Our current understanding of how sleep is regulated is based on the model of sleep homeostasis, which defines a variable called Process S as a measure of sleep need, and a so-called "flip-flop" model of state switching, which builds on a notion of mutually antagonistic relationship between subcortical sleep-promoting and wake-promoting circuits. The neurobiological substrates of the interaction between the sleep switch and Process S remain unknown, and intensive research efforts to address this crucial question over recent decades have led to a long list of putative sleep-wake centers, and factors responsible for the elusive Process S at the molecular, cellular and network levels. As a result, we are currently grappling with a lack of a solid theoretical framework that could address this growing complexity.

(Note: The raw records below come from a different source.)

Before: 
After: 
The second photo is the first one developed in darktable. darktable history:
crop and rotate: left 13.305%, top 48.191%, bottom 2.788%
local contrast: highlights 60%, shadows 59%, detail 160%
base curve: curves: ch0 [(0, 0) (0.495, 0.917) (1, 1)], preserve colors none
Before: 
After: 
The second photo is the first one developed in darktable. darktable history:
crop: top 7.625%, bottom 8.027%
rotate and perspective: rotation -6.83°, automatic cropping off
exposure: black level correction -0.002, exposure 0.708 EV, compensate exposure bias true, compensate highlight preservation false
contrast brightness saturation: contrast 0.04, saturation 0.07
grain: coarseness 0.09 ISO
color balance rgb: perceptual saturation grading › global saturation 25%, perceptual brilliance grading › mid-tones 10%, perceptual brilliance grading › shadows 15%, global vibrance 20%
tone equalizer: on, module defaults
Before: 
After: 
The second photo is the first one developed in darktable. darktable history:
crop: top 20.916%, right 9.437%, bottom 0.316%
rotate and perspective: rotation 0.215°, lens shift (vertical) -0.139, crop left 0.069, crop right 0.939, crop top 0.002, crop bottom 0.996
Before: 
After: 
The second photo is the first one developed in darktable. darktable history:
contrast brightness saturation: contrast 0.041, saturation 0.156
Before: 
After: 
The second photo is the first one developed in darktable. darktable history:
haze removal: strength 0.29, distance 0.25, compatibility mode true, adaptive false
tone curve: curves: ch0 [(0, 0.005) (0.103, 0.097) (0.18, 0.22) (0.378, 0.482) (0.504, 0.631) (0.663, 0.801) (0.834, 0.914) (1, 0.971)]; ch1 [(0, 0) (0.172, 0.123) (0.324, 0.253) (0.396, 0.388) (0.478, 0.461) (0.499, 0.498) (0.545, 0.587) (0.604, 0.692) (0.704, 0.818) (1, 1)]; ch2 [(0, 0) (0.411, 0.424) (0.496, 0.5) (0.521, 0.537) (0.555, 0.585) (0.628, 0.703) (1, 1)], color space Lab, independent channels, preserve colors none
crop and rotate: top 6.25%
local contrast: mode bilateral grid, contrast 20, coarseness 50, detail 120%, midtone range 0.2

One study from the Vyazovskiy Group published in eLife last month uses a combined experimental and mathematical modelling approach to address the dynamics of sleep need. The key conclusion of this paper is that global sleep homeostasis is, in essence, a process arising from a spatial and temporal integration of local neural activities. A conceptually similar approach is demonstrated in a seminal study from Harvard Medical School, which investigated the suprachiasmatic nucleus, or the "master clock" of the brain, and concluded that "circadian period in the whole animal is determined by averaging widely dispersed periods of individual clock cells", leading to important advances in the field. On his eLife paper, Associate Professor Vladyslav Vyazovskiy said: "Based on our data we proposed that Process S, by integrating “sleep-wake histories” or, more accurately, “activity histories” at local levels, provides an intrinsic time-keeping signal that precisely tracks the passage of time in each state of vigilance, thereby generating a signal used to enforce that an exact quota of global sleep is obtained each day. Thus, our study offers a potential solution for how to bridge the gap between global and local aspects of sleep regulation."
While the Vyazovskiy lab team's modelling work describes sleep homeostasis quantitatively at different temporal and spatial scales, the molecular and network mechanisms which "translate" sleep need into the probability of sleep state occurrence remains to be determined. This question has now been tackled in a new Science Advances paper from MRC Harwell and the Nuffield Department of Clinical Neurosciences (NDCN), on which Prof Vyazovskiy co-authored.
This study characterises sleep in a new mouse model, which carries a recessive mutation in the gene of the VAMP2 (synaptobrevin 2, belonging to the SNARE protein family). Using forward genetics and in vivo electrophysiology, the team identified a recessive mouse mutant line characterised by a substantially reduced propensity to transition between wake and sleep states with an especially pronounced deficit in initiating rapid eye movement (REM) sleep episodes. The causative mutation was in the synaptic vesicular protein, VAMP2, which resulted in a markedly diminished probability of vesicular release in mutants, and affected globally the entire brain. Ultimately, the findings highlight how communication in neuronal networks across the brain plays a key role in regulating sleep. According to Prof Vyazovskiy: "The traditional view is that changes in vigilance state transitioning are brought about primarily by changes in synaptic neurotransmission within a limited set of specific brain regions directly involved in sleep-wake control. Our data suggest an entirely novel possibility that sleep state transitions are instead regulated through global shifts in the synaptic efficiency across brain-wide networks."
Taken together, these two studies give us substantial insights into how sleep might ultimately be regulated. Prof Vyazovskiy summarises: "On the one hand, sleep pressure may first build up locally across many brain regions, in an activity-dependent manner, and through integration across space and time result in the generation of a signal which represents global sleep need. This may in turn influence basic properties of the network function, such as synaptic neurotransmitter release, again across the entire brain. In this scenario, global shifts in excitability are an important prerequisite for relevant changes to occur within local sleep-wake switching areas, which play the key role in sleep-wake switching when the levels of global sleep need are high."
"Altogether, our studies argue for a more integrative approach, where, at least in mammalian models, investigating both cortical and subcortical dynamics is necessary for making progress in understanding sleep, and highlight the necessity of both experimental work and mathematical modelling."
"These studies also demonstrate power of collaboration, where important advances are made when basic sleep-circadian neurobiology and mathematical modelling meet innovative technologies of transgenic mouse phenotyping and cellular/molecular neuroscience across institutions and countries."
Read more about the publications and collaborators
July 2020 eLife publication "Global sleep homeostasis reflects temporally and spatially integrated local cortical neuronal activity" is first authored by DPhil student Christopher Thomas, and performed in collaboration with Professor Peter Achermann from The KEY Institute for Brain-Mind Research in Zurich, Switzerland.
August 2020 Science Advances publication "Forward genetics identifies a novel sleep mutant with sleep state inertia and REM sleep deficits" is led by Pat Nolan (MRC Harwell) and Stuart Peirson (NDCN), and co-authored by ETH Zurich postdoctoral researcher, former Oxford DPhil student and Vyazovskiy Lab member Dr Mathilde Guillaumin.